食品ロスだけではない「食と環境」
近年、食品ロスが大きな問題として意識されるようになりました。まだ食べることができるのに捨てられるごみ「食品ロス」の発生は、たいへんな問題ですが、食と環境問題との関係は、まだ他にもあります。
その1つが、生産や輸送に必要なエネルギー。特に農産物の場合、本来の旬と異なる季節に生産するため、ビニールハウスや温室などを用いて栽培したり(施設栽培)、季節や気候の違う遠方から運んでくることで、多くのエネルギーを使います。 その背景には、旬を忘れた私たちの暮らしがあります。
図1は、少し昔に作ったグラフですが、同じ作物を、本来の旬の時期に露地栽培で作った場合と、季節はずれにビニールハウスや温室でつくった場合とで、必要なエネルギーを比較したものです。季節はずれに野菜や果物を作るのに、多くのエネルギーが必要であることがわかります。
それぞれの野菜の旬って、いつだった?
主要な野菜を取り上げ、本来の旬がいつだったのか、あわせて消費が、どのように変化したか、見ていきましょう。東京都の中央卸売市場への毎月の品種ごとの入荷量を、1970年からほぼ20年ごとに見ていくことにします。入荷量はほぼ消費量を反映していると考えられます。

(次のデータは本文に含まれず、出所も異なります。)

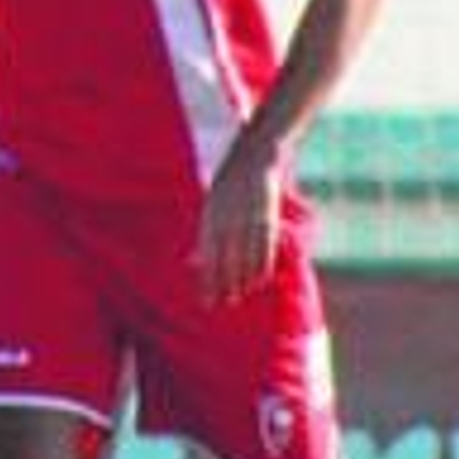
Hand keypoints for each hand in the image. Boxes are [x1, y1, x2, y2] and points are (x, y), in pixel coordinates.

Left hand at [196, 138, 281, 303]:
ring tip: (240, 295)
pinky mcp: (265, 215)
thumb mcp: (211, 206)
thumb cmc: (229, 183)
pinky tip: (260, 279)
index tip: (206, 300)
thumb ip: (205, 234)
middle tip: (224, 303)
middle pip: (225, 259)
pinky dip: (262, 264)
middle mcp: (226, 219)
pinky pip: (264, 246)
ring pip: (244, 256)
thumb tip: (192, 261)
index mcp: (209, 216)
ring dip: (243, 278)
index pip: (207, 256)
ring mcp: (246, 218)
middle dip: (224, 283)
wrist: (254, 155)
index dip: (206, 279)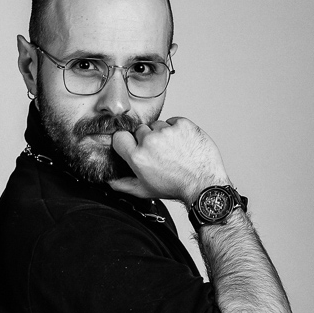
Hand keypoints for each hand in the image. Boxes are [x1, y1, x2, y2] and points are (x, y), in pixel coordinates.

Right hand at [108, 117, 229, 203]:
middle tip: (160, 154)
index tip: (134, 146)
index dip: (127, 142)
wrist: (203, 183)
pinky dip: (177, 130)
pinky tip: (182, 144)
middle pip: (140, 130)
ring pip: (158, 125)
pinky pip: (173, 121)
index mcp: (137, 157)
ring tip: (173, 150)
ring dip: (163, 134)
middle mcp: (150, 142)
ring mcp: (167, 131)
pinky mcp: (182, 124)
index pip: (119, 137)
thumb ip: (123, 184)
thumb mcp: (144, 190)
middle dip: (147, 139)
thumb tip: (110, 181)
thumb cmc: (175, 187)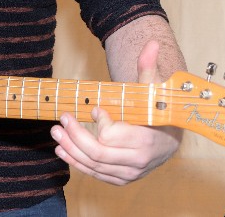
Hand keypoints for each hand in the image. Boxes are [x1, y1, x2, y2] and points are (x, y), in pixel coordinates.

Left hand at [50, 41, 181, 184]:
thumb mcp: (154, 90)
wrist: (169, 140)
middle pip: (98, 152)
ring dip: (70, 149)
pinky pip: (95, 174)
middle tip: (61, 120)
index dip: (100, 121)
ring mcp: (128, 173)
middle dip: (75, 135)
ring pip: (93, 165)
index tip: (95, 109)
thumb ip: (148, 68)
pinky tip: (62, 150)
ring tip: (55, 132)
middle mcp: (137, 161)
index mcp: (145, 140)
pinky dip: (76, 162)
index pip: (112, 135)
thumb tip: (151, 44)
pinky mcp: (120, 179)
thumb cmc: (157, 112)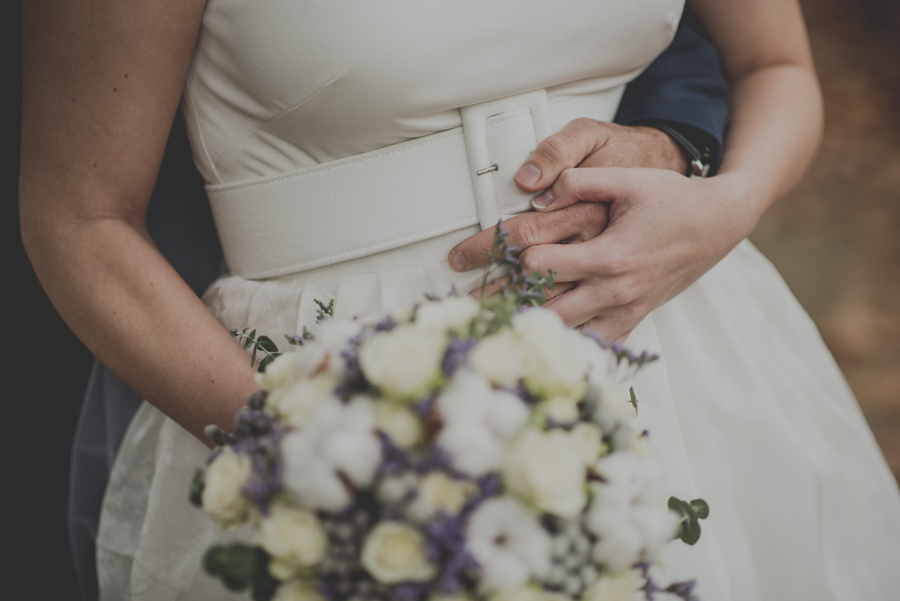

まず、1970年の入荷量を青線で表しています、大阪で万国博覧会が開かれた年です。「万博」と言って、どこの開催地を一番に連想するかで、年代がわかります。「大阪・吹田」という人は間違いなく(間もなく)シニアです。
そんなことより、1970年といえば、高度経済成長期でしたが、スーパーマーケットやファストフード、ワンウェイ飲料容器(スチール缶でした)などが出回り始めた頃で、まだ商店街や個人商店(八百屋)が元気で、野菜の本来の旬が見られたと思います。
次に1990年を黒線で表しています。この当時はバブル景気の真最中でした。各地の商店街も地上げなどでシャッターを降ろす店が目立つようになりました。2010年は赤線。東日本大震災の前年。「失われた20年」などと言われた時期です。緑の点線は2018年です。現時点で年間データが揃う直近年です。
取り上げたのは夏野菜 よく施設栽培されているもの
今回取り上げたのは、トマト、きゅうり、なす、ピーマンといった夏野菜を取り上げました。下の図2から図5をご覧ください。この4種は比較的施設栽培の比率が高い野菜です。「本来の旬(収穫時期)と違う季節に食べたい」という欲求は、野菜だけでなく、魚介類も含めて昔からありました。生産者や流通・小売業者は様々な工夫や努力をして、季節はずれの野菜を消費者に提供してきたわけです。江戸時代であれば、畑の畝に稲わらをかぶせたり、畝の中に堆肥やおがくずなどを入れて、発酵熱を用いて促成栽培をしていました。今ではビニールハウスや温室を用いた施設栽培が行われます。中には、木質ペレットなど再生可能エネルギー利用もありますが、ほとんどが化石燃料に頼っています。その結果起きていることは、「エネルギー消費の拡大」だけではありません。
真冬に夏野菜を作り続けたことで…?
どの野菜も、1970年の青い線を見ると、夏の入荷が突出して多かったことがわかります。その「夏の山」が年を経るほどに小さくなり、一方、冬の消費が盛り上がり、「山」が全体的になだらかになっていきます。
よく「季節はずれの消費が増えた」と言われますが、施設栽培による季節はずれの収穫や出荷が増えると、「本来の旬(この場合、夏)の消費が減る」ことにも注目してください。そして、山が全体的になだらかになると、今度は、山のスケールが小さくなります。
どうしてこのようなことが起きるのでしょうか。野菜離れや、野菜の中でも海外原産の新たな品種に人気が移ったり、様々な要因が考えられます。ただ、この消費(入荷量ですが)の推移を見ると、単純に「野菜離れ」や「他品種への人気移行」だけが理由とは思えません、本来の旬(その作物にとって最もおいしい時期でもある)より季節はずれの生産と出荷に力を入れたところ、その野菜の魅力が伝わらなくなってしまったのではないか、そんなことも思います。
特に、夏の農場で食べる採れたてのトマトと、冬に食べるトマトの味の違いを思い浮かべると、1人で「さもありなん」とうなづいてしまいます。